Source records
BEGIN

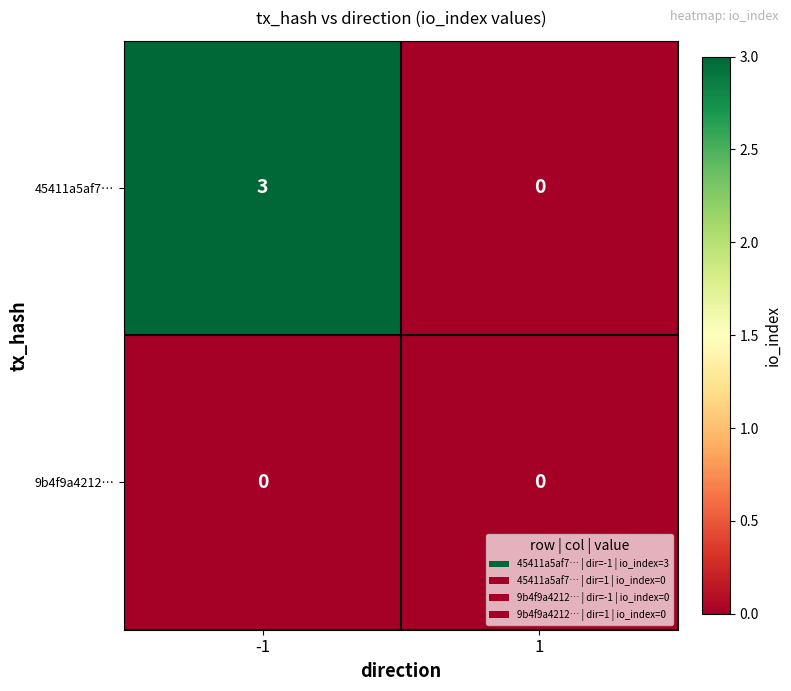

The value of 9b4f9a4212… at -1 is 0. True or false?

True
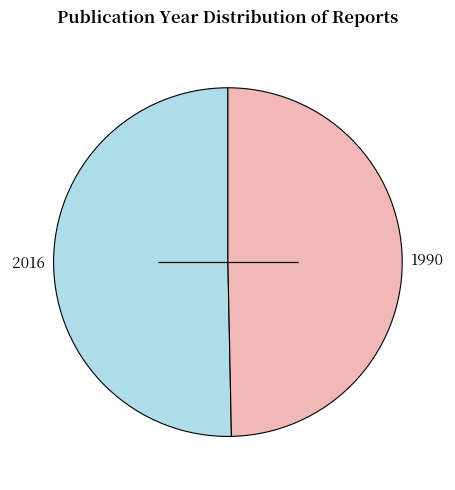

Which slice is the largest?

2016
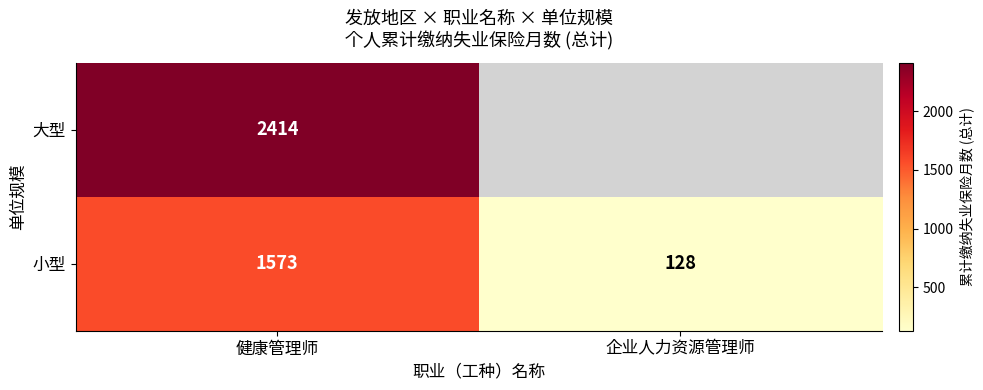

What is the difference between the 小型 values at 健康管理师 and 企业人力资源管理师?

1445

END

INSTRUCTION: Print the lines of the rows above verbatim, omitting the pictures.

PROBLEM SOLUTION:
The value of 9b4f9a4212… at -1 is 0. True or false?

True

Which slice is the largest?

2016

What is the difference between the 小型 values at 健康管理师 and 企业人力资源管理师?

1445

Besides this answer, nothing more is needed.